The share of advanced biofuels, renewable transport fuels of non-biological origin, waste-based fossil fuels and renewable electricity will have to be at least 1.5 percent in 2021, rising to 10 percent in 2030. MEPs also want high power recharging points for electric vehicles (EV) at 90 percent of fuel stations along the roads of the Trans-European Networks.
Consumer-generated power and energy communities
Parliament wants to ensure that consumers who produce electricity on their premises are entitled to consume it and install storage systems without having to pay any charges, fees or taxes. The negotiating remit for MEPs also asks the Member States to assess existing barriers to consuming energy produced on the consumer’s own premises, to promote such consumption, and to ensure that consumers, in particular, households, can join renewable energy communities without being subject to unjustified conditions or procedures.
The European Commission was too timid in its proposal. If Europe wants to fulfil its Paris commitments, to fight climate change and to lead the energy transition, we need to do more. Parliament was able to achieve a broad consensus for significantly higher 2030 targets. We also managed to reinforce self-consumption as a right, to bring security and certainty to investors, to raise the ambition for decarbonising the transport sector, as well as the heating and cooling sectors. Decarbonisation is not a drag on economic growth. On the contrary, it is the driver of competitiveness, economic activity and employment, said Jose Blanco Lopez (S&D, ES), rapporteur for renewables.
National plans and the role of the EU Commission
To deliver on the Energy Union aims, by January 1, 2019, and every ten years thereafter, each member state must notify an integrated national energy and climate plan to the EU Commission with the first plan is to cover the period from 2021 to 2030.
The Commission would assess the integrated national energy and climate plans and could make recommendations or take remedial measures if it considers that insufficient progress has been made or insufficient actions have been taken.
The resolution on the governance of the energy union was approved by 466 votes to139, with 38 abstentions.

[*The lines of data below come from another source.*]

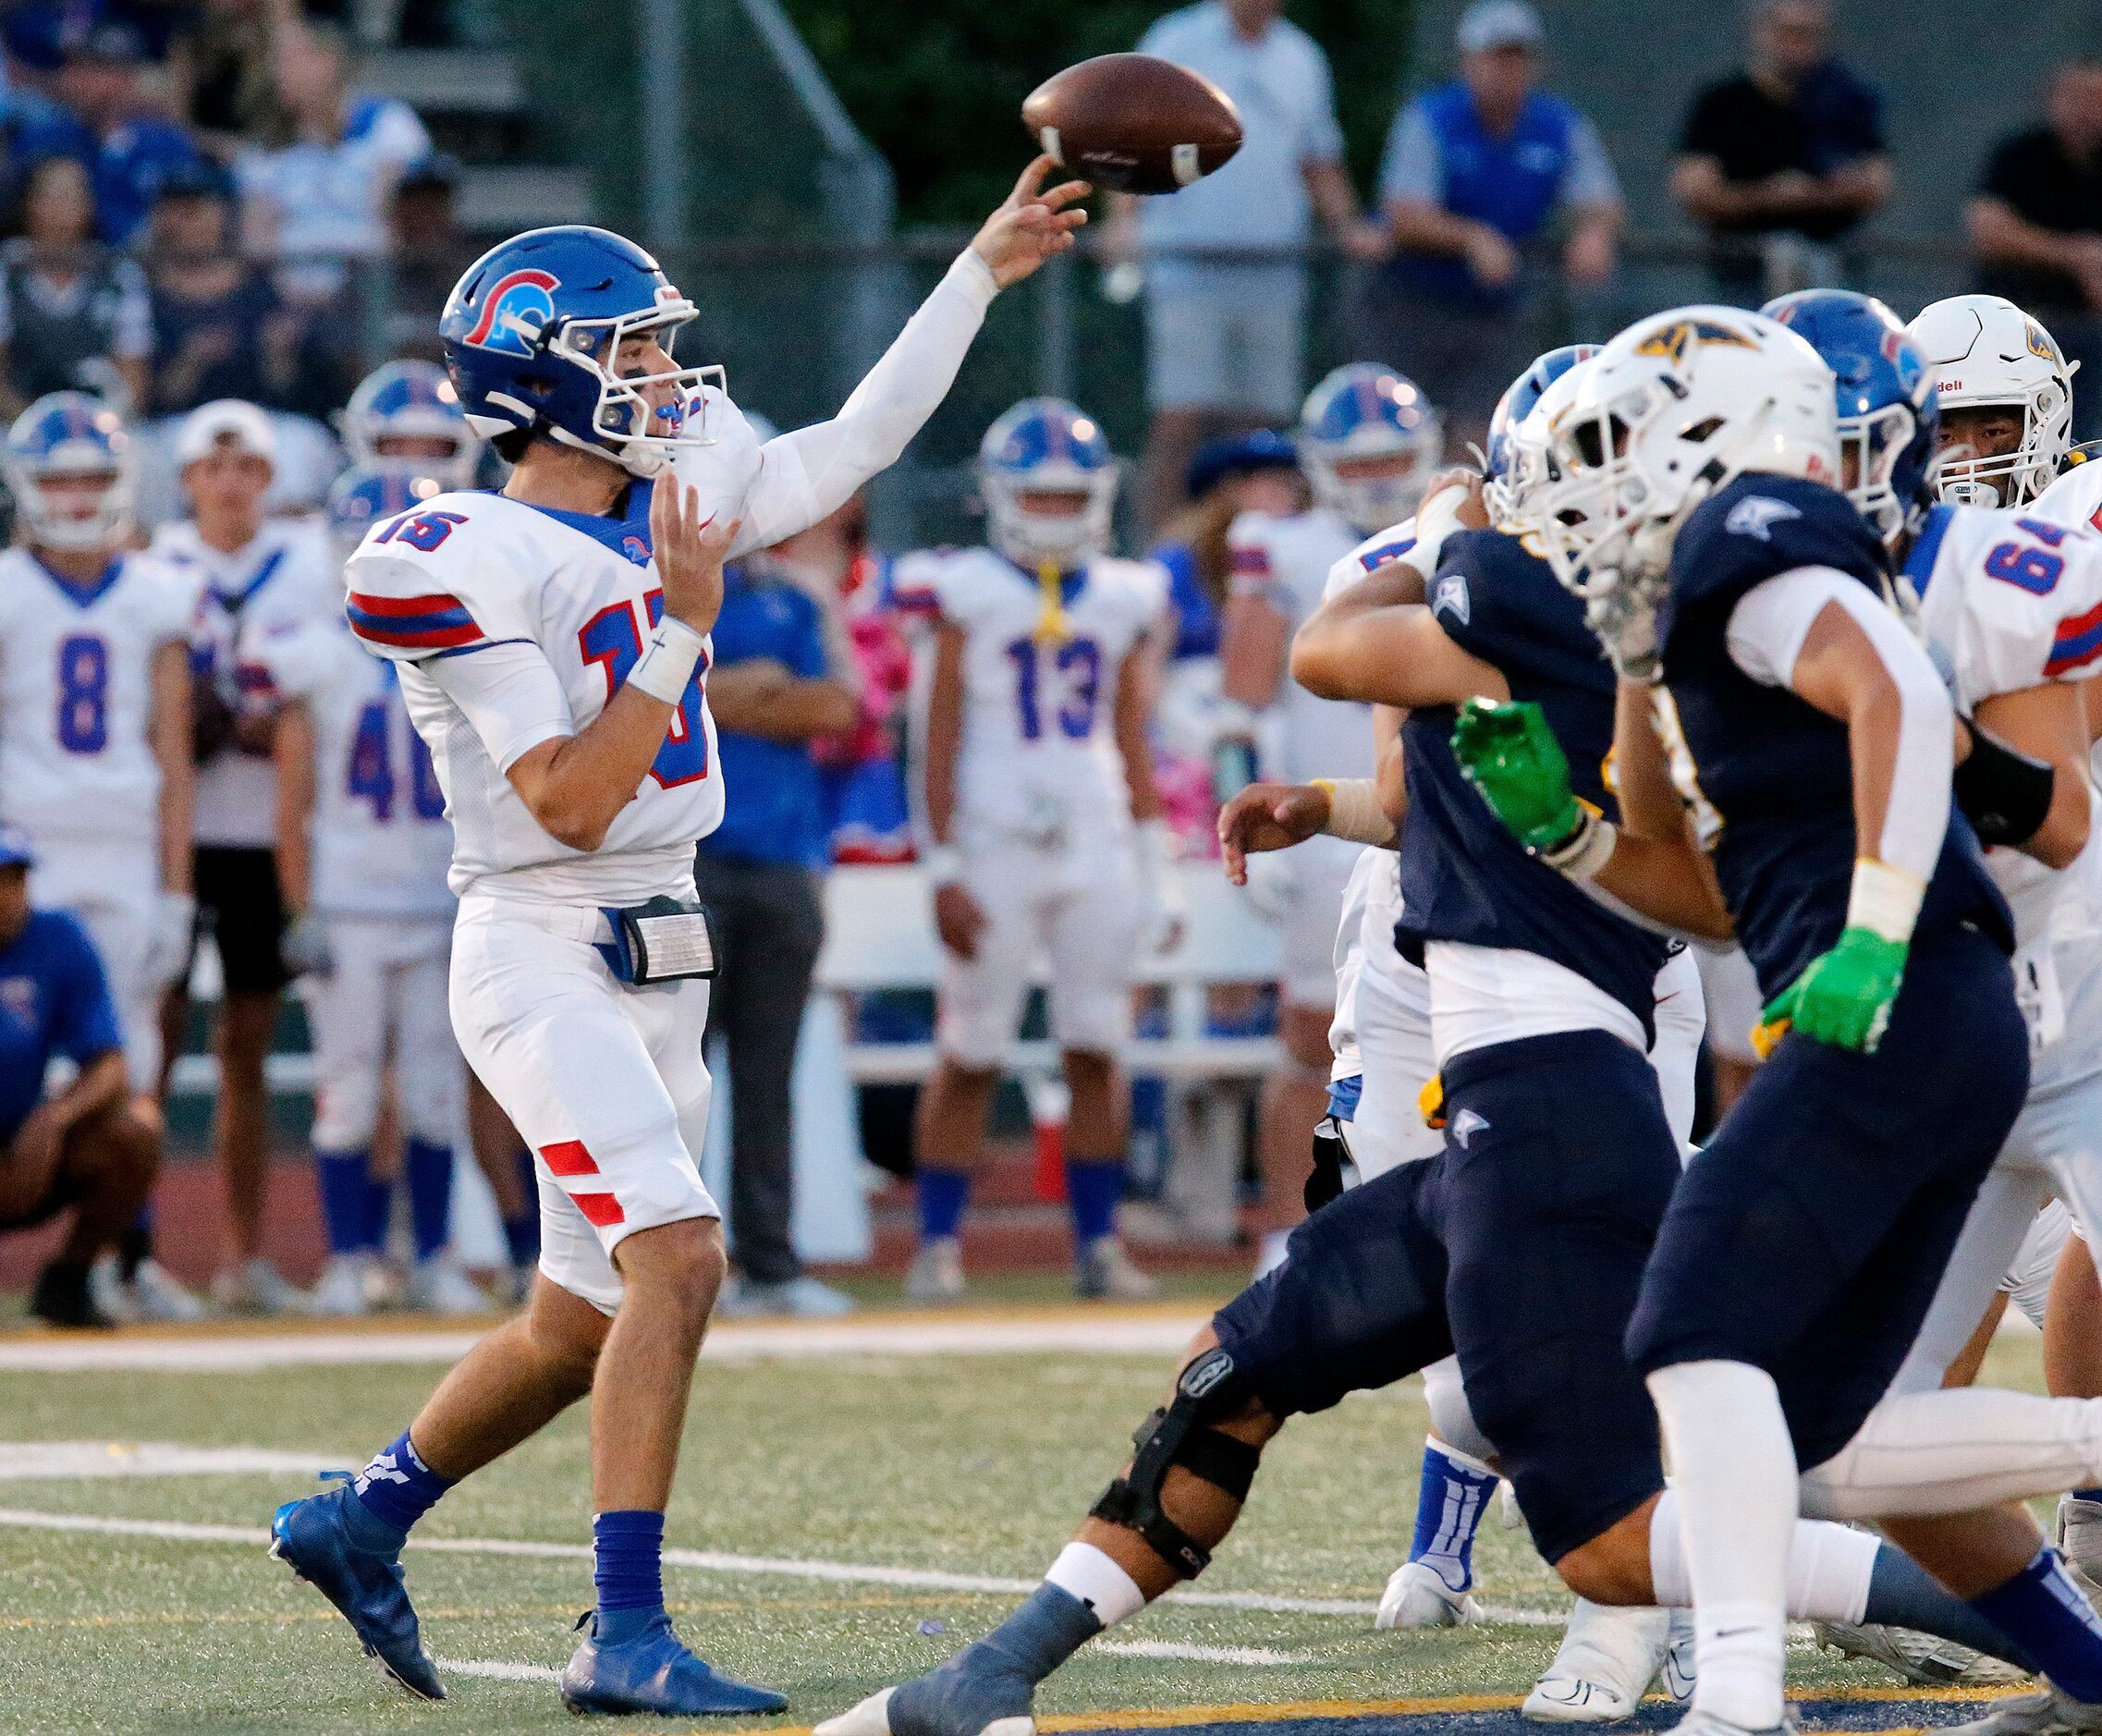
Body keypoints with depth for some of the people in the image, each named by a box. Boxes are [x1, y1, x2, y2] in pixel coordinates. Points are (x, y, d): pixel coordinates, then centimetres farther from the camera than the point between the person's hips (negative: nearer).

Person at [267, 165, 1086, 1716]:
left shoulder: (679, 494, 8)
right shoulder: (474, 567, -15)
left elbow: (860, 440, 19)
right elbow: (575, 803, -19)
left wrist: (981, 270, 18)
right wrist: (683, 628, -18)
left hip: (658, 962, 9)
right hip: (543, 953, -9)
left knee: (584, 1321, 13)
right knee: (678, 1259, -21)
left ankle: (361, 1524, 31)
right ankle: (628, 1640, -20)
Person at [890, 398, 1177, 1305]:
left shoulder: (1121, 600, 10)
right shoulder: (966, 594, -2)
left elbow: (1133, 745, 14)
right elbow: (939, 743, -3)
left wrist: (1157, 866, 11)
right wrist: (944, 871, -8)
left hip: (1097, 849, 3)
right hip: (993, 845, -3)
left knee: (1097, 1052, 2)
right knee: (969, 1058, -1)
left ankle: (1098, 1243, 7)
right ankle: (937, 1244, 6)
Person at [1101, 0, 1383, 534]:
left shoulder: (1301, 58, 13)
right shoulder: (1176, 45, 0)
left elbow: (1318, 163, 21)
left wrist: (1349, 225, 5)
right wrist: (1122, 219, -20)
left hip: (1274, 268, 4)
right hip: (1189, 264, -4)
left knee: (1259, 425, 3)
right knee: (1181, 421, -11)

The European Parliament has taken a historic, compliant and consistent position with the EU’s climate commitments. This is the first time that European legislation has developed, in particular, an EU 35 percent renewable energy target and a 35 percent energy efficiency target for 2030, a methane strategy, and obligations to fight against energy poverty. This policy will help develop genuine energy independence, create jobs and secure investments. In addition to being consistent, the governance proposal provides a platform for dialogue between civil society, local authorities and governments. This transparency will be necessary to deal with the lobby of energy oligopolies. One interest must prevail over all others: the future of the planet and its inhabitants, said Michele Rivasi (Greens/EFA, FR), co-rapporteur for governance.